O cepticismo filosófico de Moravia afastou-o sempre da militância, mas
envolveu-se ocasionalmente na política, tendo mesmo chegado a ser eleito
deputado europeu, em 1984, como independente nas listas do Partido Comunista
Italiano.

Ao longo de 60 anos, Moravia nunca deixou de ser uma figura de referência da


cena literária italiana e, apesar do seu sucesso, tinha fama de ser um homem
acessível, que ajudava escritores mais jovens e passava a vida a atender
jornalistas que lhe pediam depoimentos a propósito de tudo e mais alguma coisa.

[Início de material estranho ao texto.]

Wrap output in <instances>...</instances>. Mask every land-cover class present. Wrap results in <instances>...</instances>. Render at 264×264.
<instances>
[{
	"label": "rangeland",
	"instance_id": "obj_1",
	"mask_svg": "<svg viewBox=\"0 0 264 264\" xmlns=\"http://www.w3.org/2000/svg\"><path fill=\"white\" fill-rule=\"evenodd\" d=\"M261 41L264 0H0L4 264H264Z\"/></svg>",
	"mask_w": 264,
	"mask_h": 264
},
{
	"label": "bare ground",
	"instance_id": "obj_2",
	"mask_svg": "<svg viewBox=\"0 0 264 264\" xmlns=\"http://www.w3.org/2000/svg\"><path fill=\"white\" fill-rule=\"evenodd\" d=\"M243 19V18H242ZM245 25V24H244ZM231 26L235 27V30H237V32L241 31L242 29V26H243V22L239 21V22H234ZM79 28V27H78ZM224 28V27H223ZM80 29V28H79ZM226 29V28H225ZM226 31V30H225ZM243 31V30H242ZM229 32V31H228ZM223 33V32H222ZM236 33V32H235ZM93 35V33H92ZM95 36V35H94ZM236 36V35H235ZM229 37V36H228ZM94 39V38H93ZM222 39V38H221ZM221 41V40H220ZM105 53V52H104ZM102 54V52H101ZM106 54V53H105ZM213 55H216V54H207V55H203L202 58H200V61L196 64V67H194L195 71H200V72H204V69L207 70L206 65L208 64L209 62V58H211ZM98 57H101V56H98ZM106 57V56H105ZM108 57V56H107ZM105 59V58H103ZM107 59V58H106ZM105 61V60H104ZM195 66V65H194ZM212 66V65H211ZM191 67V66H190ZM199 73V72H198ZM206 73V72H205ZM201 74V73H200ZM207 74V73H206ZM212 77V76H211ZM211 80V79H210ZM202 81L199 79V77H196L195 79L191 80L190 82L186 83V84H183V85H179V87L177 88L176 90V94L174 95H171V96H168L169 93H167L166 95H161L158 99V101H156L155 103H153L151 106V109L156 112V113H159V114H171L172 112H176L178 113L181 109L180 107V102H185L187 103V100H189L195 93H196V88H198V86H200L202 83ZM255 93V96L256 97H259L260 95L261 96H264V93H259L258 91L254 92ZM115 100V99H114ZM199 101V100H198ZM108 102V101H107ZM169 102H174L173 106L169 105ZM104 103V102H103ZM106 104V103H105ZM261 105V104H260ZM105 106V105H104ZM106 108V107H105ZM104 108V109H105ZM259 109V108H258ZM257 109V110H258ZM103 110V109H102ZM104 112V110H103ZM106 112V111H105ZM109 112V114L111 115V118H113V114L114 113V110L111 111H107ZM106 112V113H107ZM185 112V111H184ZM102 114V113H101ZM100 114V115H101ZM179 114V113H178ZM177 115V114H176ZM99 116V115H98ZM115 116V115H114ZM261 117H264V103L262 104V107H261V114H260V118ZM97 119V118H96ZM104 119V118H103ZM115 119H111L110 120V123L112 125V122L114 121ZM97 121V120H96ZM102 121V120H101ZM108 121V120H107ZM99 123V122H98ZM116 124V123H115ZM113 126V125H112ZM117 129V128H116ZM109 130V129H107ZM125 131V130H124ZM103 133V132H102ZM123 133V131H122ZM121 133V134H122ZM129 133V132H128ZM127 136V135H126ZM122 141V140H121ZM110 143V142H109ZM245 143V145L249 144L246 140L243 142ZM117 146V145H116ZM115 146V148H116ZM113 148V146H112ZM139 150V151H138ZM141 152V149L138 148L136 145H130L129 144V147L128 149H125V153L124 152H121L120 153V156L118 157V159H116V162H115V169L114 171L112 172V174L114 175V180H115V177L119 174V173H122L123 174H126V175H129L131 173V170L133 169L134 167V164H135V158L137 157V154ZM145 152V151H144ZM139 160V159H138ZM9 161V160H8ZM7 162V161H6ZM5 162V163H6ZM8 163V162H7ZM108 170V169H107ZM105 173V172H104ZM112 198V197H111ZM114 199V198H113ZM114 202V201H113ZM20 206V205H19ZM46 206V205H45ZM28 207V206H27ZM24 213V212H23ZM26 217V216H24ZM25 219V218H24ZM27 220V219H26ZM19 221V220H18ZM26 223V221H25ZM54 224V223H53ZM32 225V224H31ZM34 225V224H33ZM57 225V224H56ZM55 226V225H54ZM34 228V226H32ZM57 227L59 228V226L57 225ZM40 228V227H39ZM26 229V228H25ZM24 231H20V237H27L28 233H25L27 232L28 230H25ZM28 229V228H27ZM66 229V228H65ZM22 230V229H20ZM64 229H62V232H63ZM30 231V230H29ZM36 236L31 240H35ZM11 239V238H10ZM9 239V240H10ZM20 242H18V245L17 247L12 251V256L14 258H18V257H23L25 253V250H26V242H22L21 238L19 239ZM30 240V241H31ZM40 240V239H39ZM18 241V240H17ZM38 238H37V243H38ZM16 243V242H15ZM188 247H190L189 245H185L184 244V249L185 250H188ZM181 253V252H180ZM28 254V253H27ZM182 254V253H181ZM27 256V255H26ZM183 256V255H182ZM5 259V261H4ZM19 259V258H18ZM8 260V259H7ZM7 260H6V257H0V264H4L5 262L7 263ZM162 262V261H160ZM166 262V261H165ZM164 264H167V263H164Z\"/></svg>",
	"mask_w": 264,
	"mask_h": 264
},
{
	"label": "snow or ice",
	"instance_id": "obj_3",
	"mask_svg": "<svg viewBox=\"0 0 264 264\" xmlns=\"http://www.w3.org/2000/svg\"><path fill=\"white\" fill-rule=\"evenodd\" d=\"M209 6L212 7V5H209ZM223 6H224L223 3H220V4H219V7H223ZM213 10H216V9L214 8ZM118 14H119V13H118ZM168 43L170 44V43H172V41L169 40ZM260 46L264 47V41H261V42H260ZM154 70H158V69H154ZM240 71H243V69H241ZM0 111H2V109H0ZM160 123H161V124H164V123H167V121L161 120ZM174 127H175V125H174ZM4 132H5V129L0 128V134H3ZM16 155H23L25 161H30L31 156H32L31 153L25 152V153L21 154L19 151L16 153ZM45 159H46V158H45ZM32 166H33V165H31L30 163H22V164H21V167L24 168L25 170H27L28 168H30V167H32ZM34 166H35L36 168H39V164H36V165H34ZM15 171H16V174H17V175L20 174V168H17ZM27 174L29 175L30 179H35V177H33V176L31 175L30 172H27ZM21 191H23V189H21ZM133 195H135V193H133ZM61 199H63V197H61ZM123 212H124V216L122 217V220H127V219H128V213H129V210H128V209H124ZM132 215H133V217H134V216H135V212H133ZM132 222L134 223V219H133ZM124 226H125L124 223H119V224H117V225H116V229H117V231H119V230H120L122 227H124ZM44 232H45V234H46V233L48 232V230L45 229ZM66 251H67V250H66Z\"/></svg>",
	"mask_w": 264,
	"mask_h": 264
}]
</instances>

Tendo-se separado de Morante no início dos anos 60, casou-se com outra
ficcionista, Dacia Mariani, e, finalmente, quando já era quase octogenário,
desposou uma jornalista espanhola de 30 anos, Carmen Llera, dando pretexto a uma
série de "cartoons" satíricos na imprensa italiana. Um deles, mostrando ambos
tranquilamente sentados a ler, ficou célebre: Moravia lia "Os Indiferentes" e
Carmen, claro, "La Noia" ("O Tédio").
Após a sua morte, em 1990, causou escândalo uma entrevista póstuma surgida no
semanário "L'Espresso", a ponto de ter havido quem sugerisse que se tratava de
uma invenção. Nela, Moravia não poupa sequer as ex-mulheres e os amigos íntimos,
como fora Pasolini, de quem afirma ter sido "um decadente". Já Ignazio Silone
"era mais um político do que um escritor", e Dacia Mariani, com quem esteve
casado quase 20 anos, "não sabia pegar na caneta".